In einer Fallserie von 5 geriatrischen Patientinnen, die mit einer unzementierten Hemiprothese versorgt waren, erfolgte über 3 Monate eine konservative Therapie mittels eines orthopädietechnisch angepassten Doppelschalen-Brace. Die passive Beübung wurde ab der 3. Behandlungswoche freigegeben, mit Ausnahme von Rotationsbewegungen. Die aktive Beübung fand ab der 5. Woche statt. Eingeschlossen wurden in dem rein weiblichen Kollektiv Patientinnen mit Typ C- und B3-Frakturen nach Worland und über durchschnittlich 23 Monate nachbeobachtet. In diesem Zeitraum wurde bei einer Patientin im Pflegeheim mehrfach unautorisiert der Brace abgenommen und die Patientin entwickelte im Verlauf eine Radialisläsion, bei keiner anderen Patientin kam es im Therapieverlauf zu Komplikationen. Die genannte Patientin konnte nicht am Follow-up teilnehmen, da sie frakturunabhängig verstarb. Bei 3 der übrigen 4 Patientinnen zeigte sich eine subjektive Zufriedenheit mit dem Therapieergebnis ohne Schmerzen und mit einem guten funktionellen Outcome, zudem waren die Aktivitäten des täglichen Lebens im Vergleich zum Status vor der Fraktur nicht eingeschränkt [22].

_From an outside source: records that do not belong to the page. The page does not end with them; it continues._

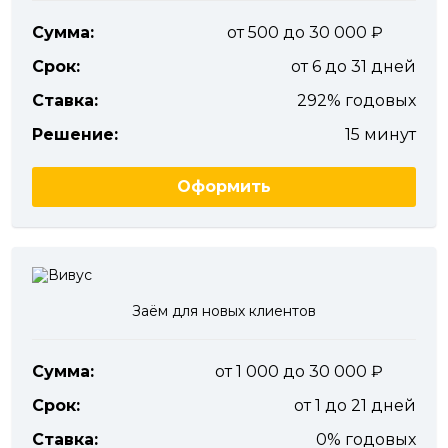
Сумма:
от 500 до 30 000
Срок:
от 6 до 31 дней
Ставка:
292% годовых
Решение:
15 минут
Оформить
Заём для новых клиентов
Сумма:
от 1 000 до 30 000
Срок:
от 1 до 21 дней
Ставка:
0% годовых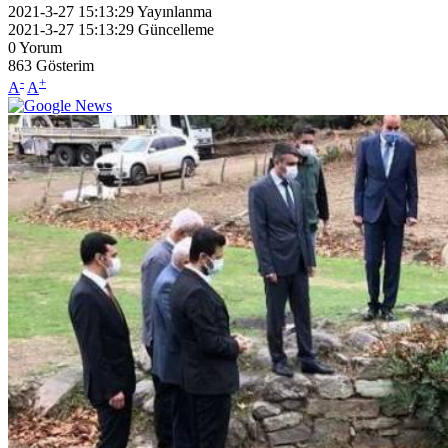
2021-3-27 15:13:29
Yayınlanma
2021-3-27 15:13:29
Güncelleme
0
Yorum
863
Gösterim
-
+
A
A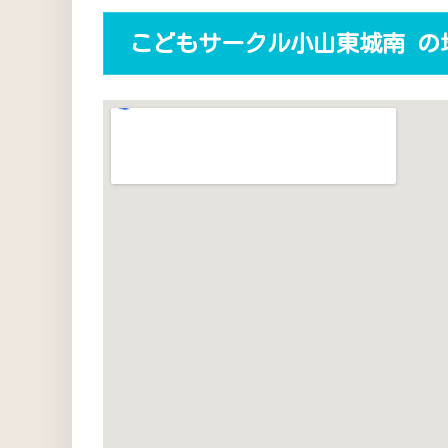
こどもサークル小山東城南 の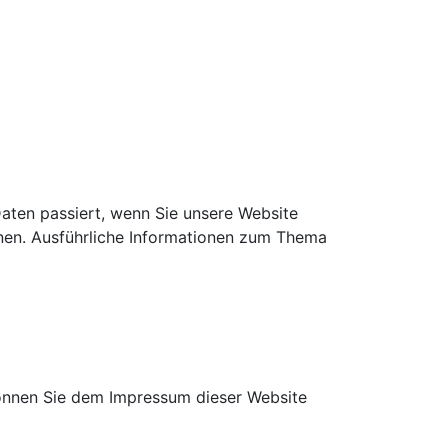
aten passiert, wenn Sie unsere Website
nnen. Ausführliche Informationen zum Thema
können Sie dem Impressum dieser Website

Die Autoren präzisieren allerdings, dass erst nach sorgfältiger Abwägung und aufgrund einer jeweils deutlichen Funktionseinschränkung vor der Fraktur und Multimorbidität entschieden wurde, einen konservativen Therapieversuch zu unternehmen. Grundsätzlich ist ein solches Vorgehen auf gering dislozierte Spiralfrakturen mit fest einliegendem Schaft limitiert, allerdings werden sowohl in zitierter Studie als auch weiteren kleinen Fallserien ebenfalls gute radiologische und funktionelle Ergebnisse bei (um bis zu Schaftbreite) dislozierten Frakturen berichtet [4, 5, 15].